Given data —
■ ■ ■ ■ ■ ■ ■
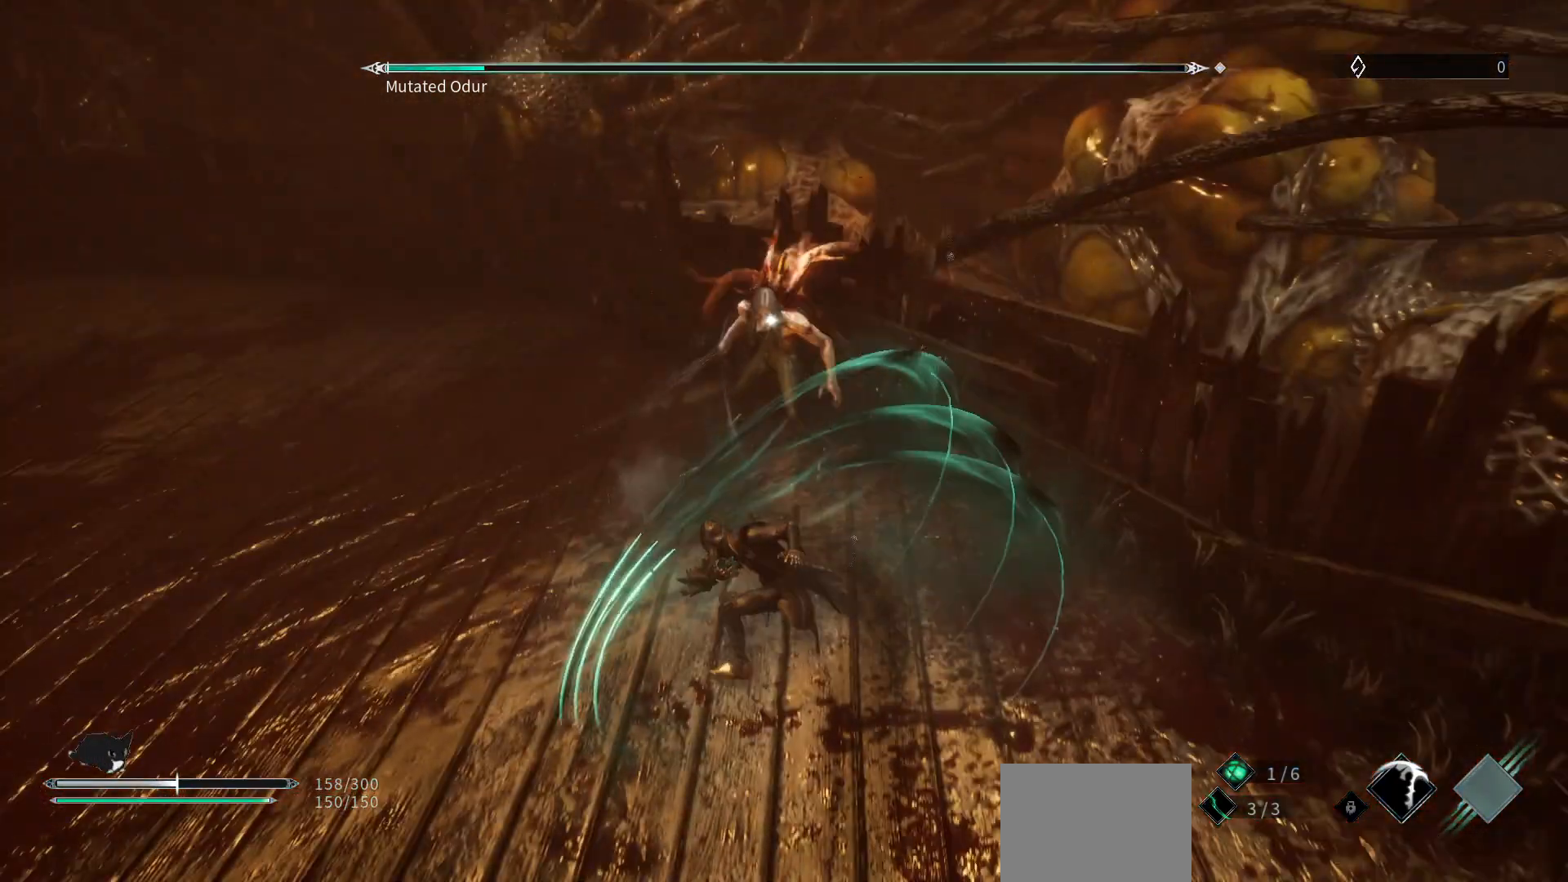
{"buttons": [], "left_stick": "down-left", "right_stick": "center", "events": [[133, "R1", "up"], [350, "left_stick", "left"], [467, "left_stick", "down-left"]]}
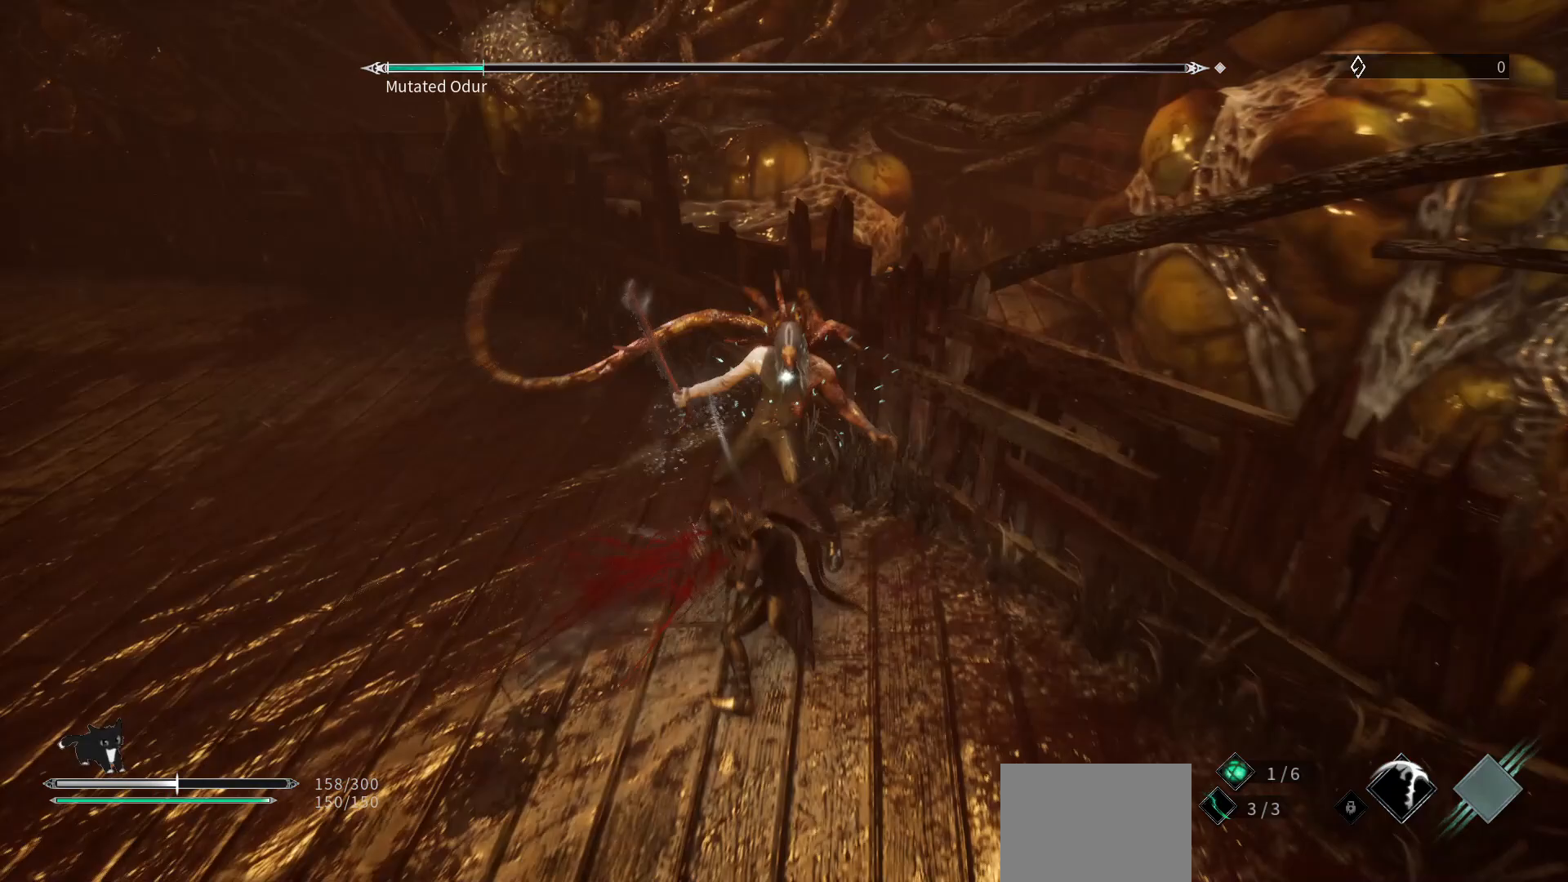
{"buttons": [], "left_stick": "down-left", "right_stick": "center", "events": []}
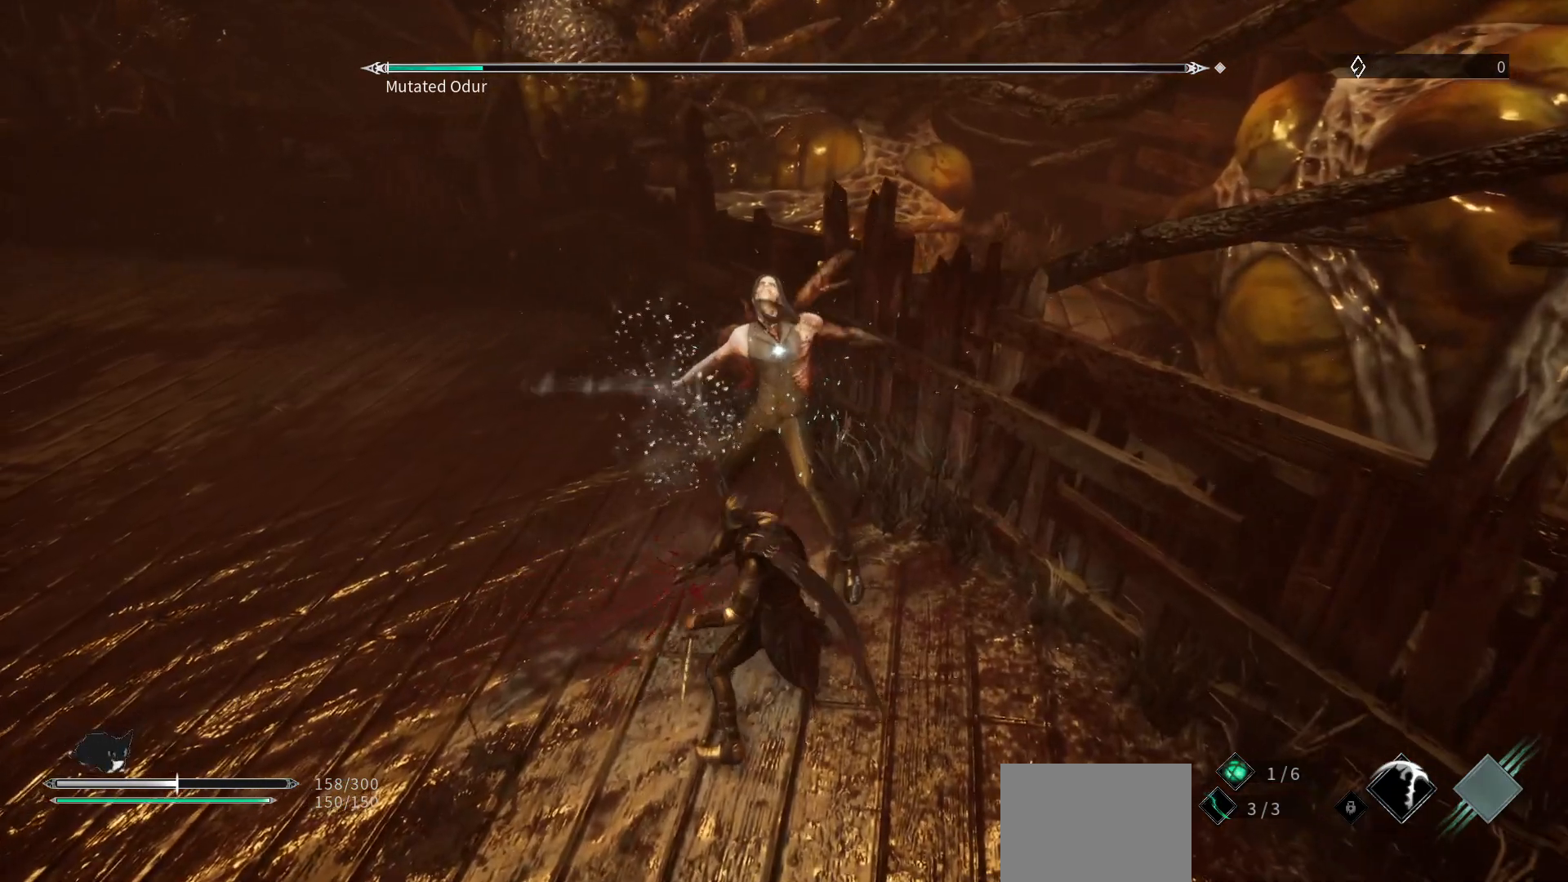
{"buttons": [], "left_stick": "down-left", "right_stick": "center", "events": [[233, "L1", "down"], [483, "L1", "up"]]}
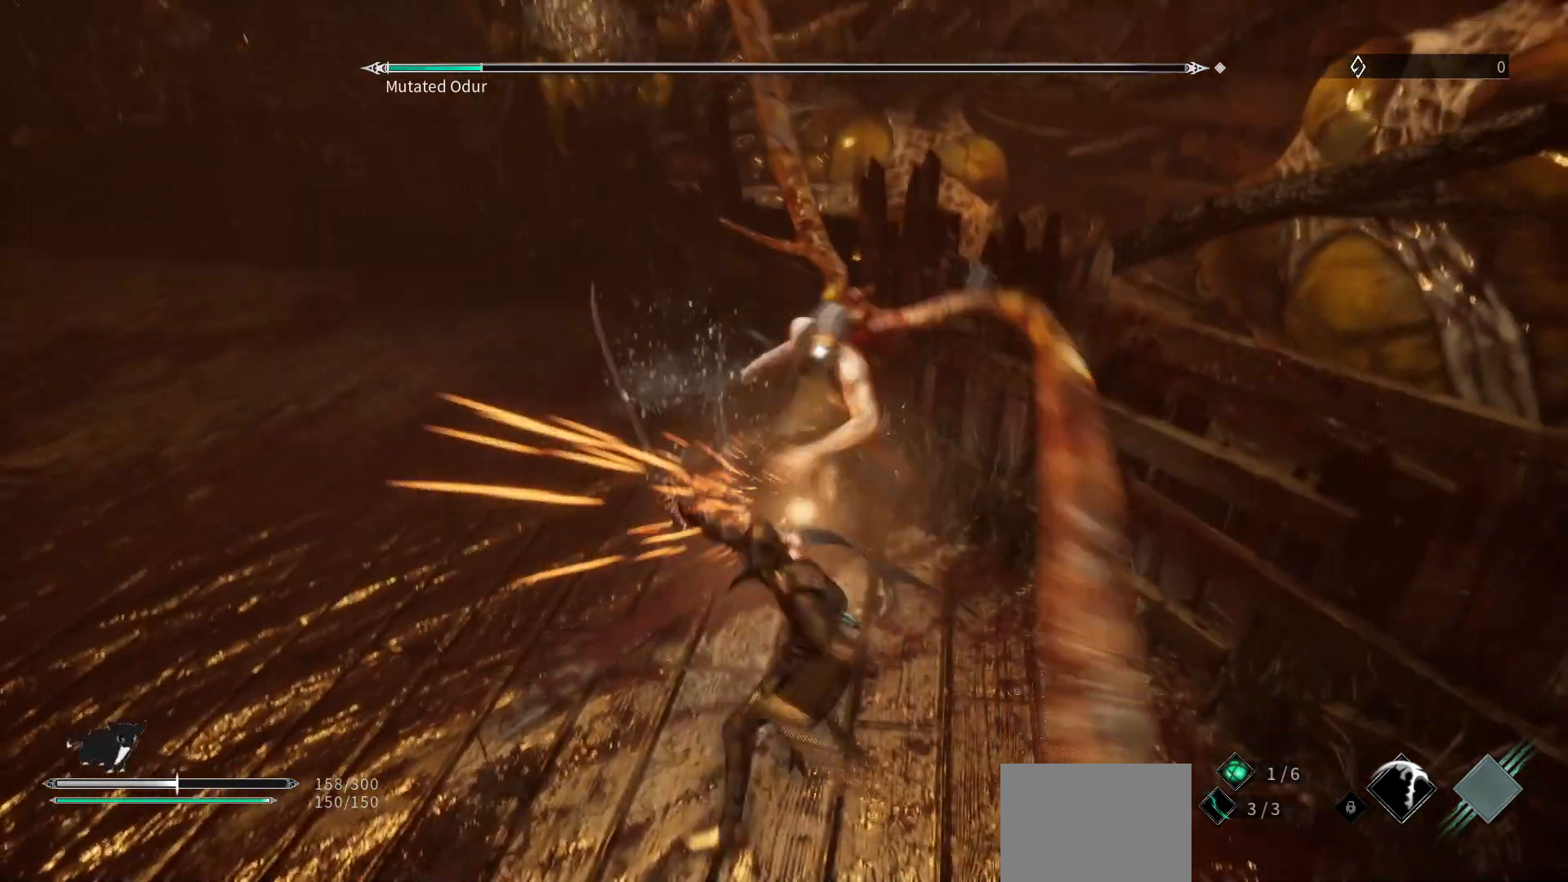
{"buttons": ["L1"], "left_stick": "down-left", "right_stick": "center", "events": [[117, "L1", "down"], [283, "L1", "up"], [467, "L1", "down"]]}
■ ■ ■ ■ ■ ■ ■
Task instructions — The material above should be returned exactly, without pictures.

Exercise solution —
{"buttons": [], "left_stick": "down-left", "right_stick": "center", "events": [[133, "R1", "up"], [350, "left_stick", "left"], [467, "left_stick", "down-left"]]}
{"buttons": [], "left_stick": "down-left", "right_stick": "center", "events": []}
{"buttons": [], "left_stick": "down-left", "right_stick": "center", "events": [[233, "L1", "down"], [483, "L1", "up"]]}
{"buttons": ["L1"], "left_stick": "down-left", "right_stick": "center", "events": [[117, "L1", "down"], [283, "L1", "up"], [467, "L1", "down"]]}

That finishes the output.